Because the number of images is smaller in the person keypoint subset of COCO, the number of epochs should be adapted so that we have the same number of iterations.
I'll upload the correct weights soon and let you know, thanks a lot for opening the issue!
@yoshitomo-matsubara should be fixed in #1609
Hi @fmassa
Thank you so much for the quick responses and updates!
I just tried to use your updated weights, and it gave me box AP = 0.546 and keypoint AP = 0.650 :)
One more quick quick question about case b of mine above before you close this issue:
To achieve this performance, did you set --epoch 29 for keypoint rcnn, and --epoch 45 for faster and mask rcnns as you trained the object detectors?
I'm asking this question since the provided train.py uses epoch=13 by default.
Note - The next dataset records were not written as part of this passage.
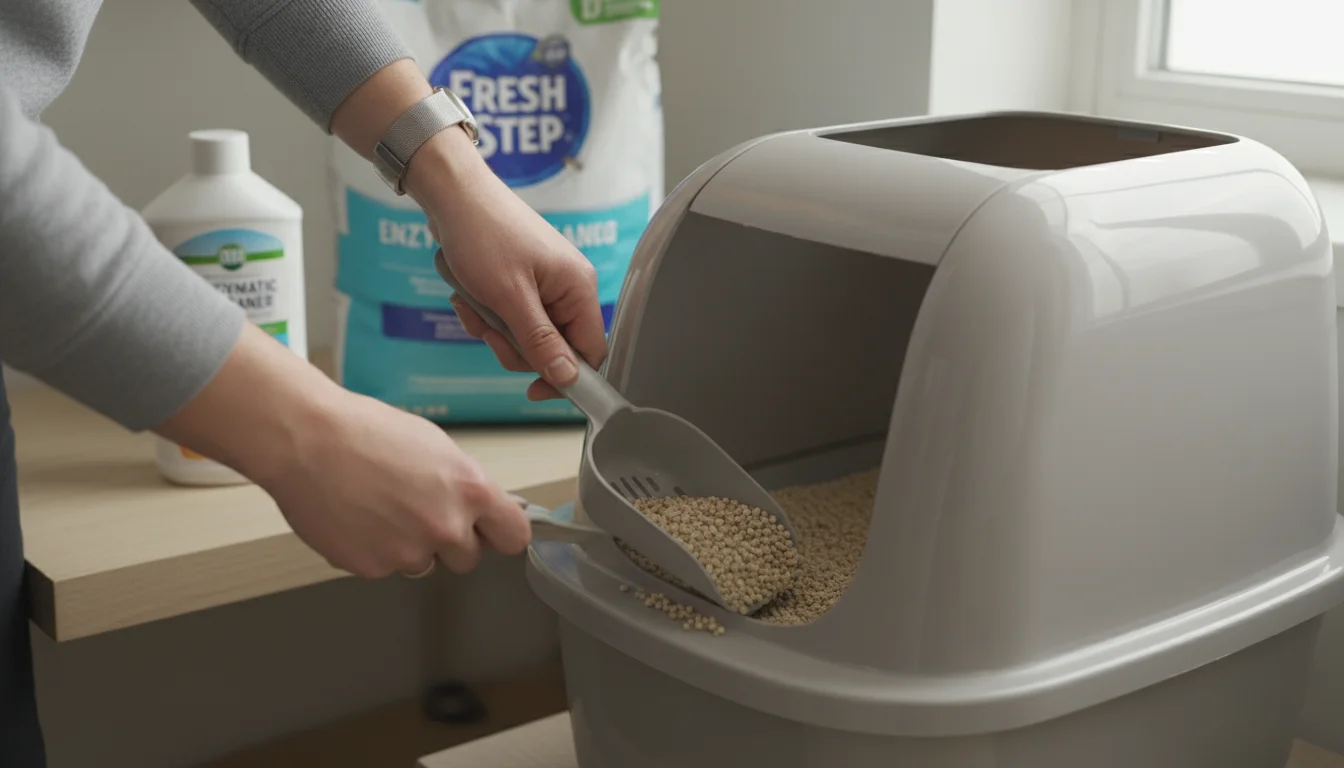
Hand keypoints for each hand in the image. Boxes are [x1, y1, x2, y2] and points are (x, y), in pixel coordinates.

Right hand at [259, 388, 530, 577]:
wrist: (307, 441)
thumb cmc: (366, 432)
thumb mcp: (437, 447)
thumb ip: (466, 486)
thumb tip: (484, 508)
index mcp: (471, 491)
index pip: (515, 537)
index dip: (500, 533)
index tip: (491, 531)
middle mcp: (446, 527)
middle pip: (469, 558)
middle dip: (449, 540)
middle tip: (418, 509)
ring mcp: (409, 553)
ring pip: (425, 564)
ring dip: (410, 546)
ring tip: (381, 508)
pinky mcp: (373, 569)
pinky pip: (386, 567)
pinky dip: (374, 550)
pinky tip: (358, 518)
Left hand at [405, 127, 606, 401]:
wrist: (452, 194)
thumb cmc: (482, 234)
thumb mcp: (509, 297)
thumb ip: (540, 341)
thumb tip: (568, 378)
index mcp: (578, 287)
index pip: (590, 351)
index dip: (564, 375)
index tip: (532, 389)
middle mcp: (568, 286)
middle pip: (555, 347)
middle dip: (516, 348)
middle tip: (488, 332)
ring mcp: (545, 283)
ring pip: (528, 335)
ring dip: (495, 330)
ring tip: (472, 306)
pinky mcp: (523, 280)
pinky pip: (512, 316)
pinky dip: (488, 314)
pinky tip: (467, 296)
It would be very appreciated if you can provide the hyperparameters (as a document or comments like this) to train each of the models so that we can have a better idea as we train them by ourselves e.g., using different datasets, models, etc
@yoshitomo-matsubara I'll open a PR with the training hyperparameters for training.
In the meantime, here are the ones I used, which corresponds roughly to the 2x schedule:
Faster R-CNN
python -m torch.distributed.launch --nproc_per_node=8 --use_env train.py --dataset coco --model fasterrcnn_resnet50_fpn --epochs 26 --lr-steps 16 22 --aspect-ratio-group-factor 3
Mask R-CNN
python -m torch.distributed.launch --nproc_per_node=8 --use_env train.py --dataset coco --model maskrcnn_resnet50_fpn --epochs 26 --lr-steps 16 22 --aspect-ratio-group-factor 3
Keypoint R-CNN
python -m torch.distributed.launch --nproc_per_node=8 --use_env train.py --dataset coco_kp --model keypointrcnn_resnet50_fpn --epochs 46 --lr-steps 36 43 --aspect-ratio-group-factor 3
Also, if you could send a PR with those schedules it would be great!